A single agent may chain multiple steps, each of which “requires different hardware: inference is compute-dependent, decoding is memory-dependent, and tool invocation is network-dependent,” Menlo lead investor Tim Tully wrote in a blog post about the funding.
There isn’t a chip to do it all yet, but as new hardware is rolled out and aging GPUs are redeployed, “a multi-silicon fleet is ready. We’re just missing the software layer to make it work.” That’s what Tully believes the Gimlet Institute will deliver.
If current trends in deploy-more-computing continue, McKinsey estimates that data center spending will reach nearly $7 trillion by 2030. Asghar said the app only uses the existing hardware already deployed “between 15 and 30 percent” of the time.

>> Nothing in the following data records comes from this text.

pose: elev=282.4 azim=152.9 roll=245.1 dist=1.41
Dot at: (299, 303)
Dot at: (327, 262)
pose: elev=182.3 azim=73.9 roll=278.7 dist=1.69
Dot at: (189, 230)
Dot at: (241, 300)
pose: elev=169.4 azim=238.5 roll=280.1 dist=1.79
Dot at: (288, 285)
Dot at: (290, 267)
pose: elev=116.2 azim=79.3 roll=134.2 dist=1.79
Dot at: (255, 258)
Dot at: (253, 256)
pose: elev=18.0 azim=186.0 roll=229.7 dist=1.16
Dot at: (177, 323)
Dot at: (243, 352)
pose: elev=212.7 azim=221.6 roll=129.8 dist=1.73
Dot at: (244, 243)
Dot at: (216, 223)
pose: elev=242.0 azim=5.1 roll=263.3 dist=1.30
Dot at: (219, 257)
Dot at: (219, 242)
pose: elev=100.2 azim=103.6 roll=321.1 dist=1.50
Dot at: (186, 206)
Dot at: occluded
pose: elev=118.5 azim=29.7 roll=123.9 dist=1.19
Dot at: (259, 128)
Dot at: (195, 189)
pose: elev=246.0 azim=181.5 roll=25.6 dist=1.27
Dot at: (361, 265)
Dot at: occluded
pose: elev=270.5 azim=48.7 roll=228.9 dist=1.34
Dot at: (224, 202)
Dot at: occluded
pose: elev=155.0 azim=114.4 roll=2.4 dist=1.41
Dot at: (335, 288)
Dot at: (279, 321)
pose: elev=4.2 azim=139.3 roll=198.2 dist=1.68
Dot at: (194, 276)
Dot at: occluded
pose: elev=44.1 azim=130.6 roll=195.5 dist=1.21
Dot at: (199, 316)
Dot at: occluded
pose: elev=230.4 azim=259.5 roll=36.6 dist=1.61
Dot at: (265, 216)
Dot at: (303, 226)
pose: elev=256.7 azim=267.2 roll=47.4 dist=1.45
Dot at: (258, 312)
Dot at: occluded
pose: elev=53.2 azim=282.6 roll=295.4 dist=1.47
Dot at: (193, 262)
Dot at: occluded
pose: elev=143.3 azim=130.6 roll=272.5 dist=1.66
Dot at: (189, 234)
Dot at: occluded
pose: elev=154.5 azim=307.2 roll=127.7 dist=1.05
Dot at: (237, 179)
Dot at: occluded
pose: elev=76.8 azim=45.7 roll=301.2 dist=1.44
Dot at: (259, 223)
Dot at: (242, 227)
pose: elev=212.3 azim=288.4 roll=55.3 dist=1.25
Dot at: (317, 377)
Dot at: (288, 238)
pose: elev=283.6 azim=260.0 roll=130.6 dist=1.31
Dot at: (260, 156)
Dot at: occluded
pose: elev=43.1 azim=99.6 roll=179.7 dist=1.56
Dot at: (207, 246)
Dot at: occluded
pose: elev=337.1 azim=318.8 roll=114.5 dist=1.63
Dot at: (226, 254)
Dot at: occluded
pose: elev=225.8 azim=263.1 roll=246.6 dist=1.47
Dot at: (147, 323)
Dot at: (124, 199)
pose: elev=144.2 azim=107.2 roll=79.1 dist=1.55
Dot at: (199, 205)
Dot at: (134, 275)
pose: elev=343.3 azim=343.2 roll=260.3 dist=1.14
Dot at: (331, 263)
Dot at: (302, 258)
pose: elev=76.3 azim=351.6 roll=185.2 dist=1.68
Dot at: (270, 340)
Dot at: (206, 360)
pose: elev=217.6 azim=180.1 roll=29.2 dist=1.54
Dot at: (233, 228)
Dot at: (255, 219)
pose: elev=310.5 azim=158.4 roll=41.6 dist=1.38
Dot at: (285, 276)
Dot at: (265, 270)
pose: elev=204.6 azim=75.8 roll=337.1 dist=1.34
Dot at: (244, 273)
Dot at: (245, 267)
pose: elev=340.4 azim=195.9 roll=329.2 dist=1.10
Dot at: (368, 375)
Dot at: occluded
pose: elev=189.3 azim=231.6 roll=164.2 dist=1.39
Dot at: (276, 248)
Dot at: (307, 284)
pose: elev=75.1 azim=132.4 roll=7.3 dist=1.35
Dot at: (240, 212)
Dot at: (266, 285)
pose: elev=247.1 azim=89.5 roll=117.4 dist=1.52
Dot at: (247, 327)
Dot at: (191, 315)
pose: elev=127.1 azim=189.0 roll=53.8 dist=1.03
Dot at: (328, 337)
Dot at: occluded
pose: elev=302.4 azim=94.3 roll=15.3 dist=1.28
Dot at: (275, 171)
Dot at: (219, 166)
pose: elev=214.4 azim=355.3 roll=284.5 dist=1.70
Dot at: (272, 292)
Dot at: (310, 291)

“There’s another way to think about this: You’re wasting hundreds of billions of dollars because you’re just leaving idle resources,” he said. “Our goal was essentially to figure out how to make AI workloads 10x more efficient today than they have ever been before.”
tech crunch event
San Francisco, California
|
October 13-15, 2026
So he and co-founders Michelle Nguyen, Omid Azizi, and Natalie Serrino set out to build orchestration software that could split agent workloads and distribute them across all types of hardware simultaneously.
Gimlet Labs claims that it can reliably speed up AI inference by 3x to 10x for the same cost and power. Gimlet says the underlying model can also be sliced to run across different architectures, using the best chip for each part of the model.
The company already has partnerships with chip makers such as NVIDIA, AMD, Intel, ARM, Cerebras, and d-Matrix.
Gimlet’s products, provided as software or through APIs to our proprietary Gimlet Cloud, are not intended for general AI app developers. For the largest AI model labs and data centers.
The company went public in October and says it has achieved eight-figure revenues (or at least $10 million) since its inception. Asghar said the customer base has more than doubled in the past four months and now includes major model manufacturers and very large cloud computing companies, but declined to name them.
The co-founders previously worked together at Pixie, a startup that developed open source observability tools for Kubernetes. Pixie was acquired by New Relic in 2020, just two months after launching in a $9 million Series A led by Benchmark. (Pixie’s technology is now part of the open source organization that oversees Kubernetes.)
After Mr. Asghar met Mr. Talley by chance about a year ago and received angel investment from Stanford University professors, venture capitalists started calling. After the start, a term sheet arrived on Asgar’s desk. When VCs heard that Asghar was considering an offer, the round quickly maxed out because “we had quite a lot of money,” he said.
With the previous seed, the startup has now raised a total of $92 million from a number of angels, including Sequoia’s Bill Coughran, Stanford professor Nick McKeown, former CEO of VMware Raghu Raghuram, and Intel CEO Lip-Bu Tan. The company currently employs 30 people.
Other investors include Factory, which led the seed, Eclipse Ventures, Prosperity7, and Triatomic.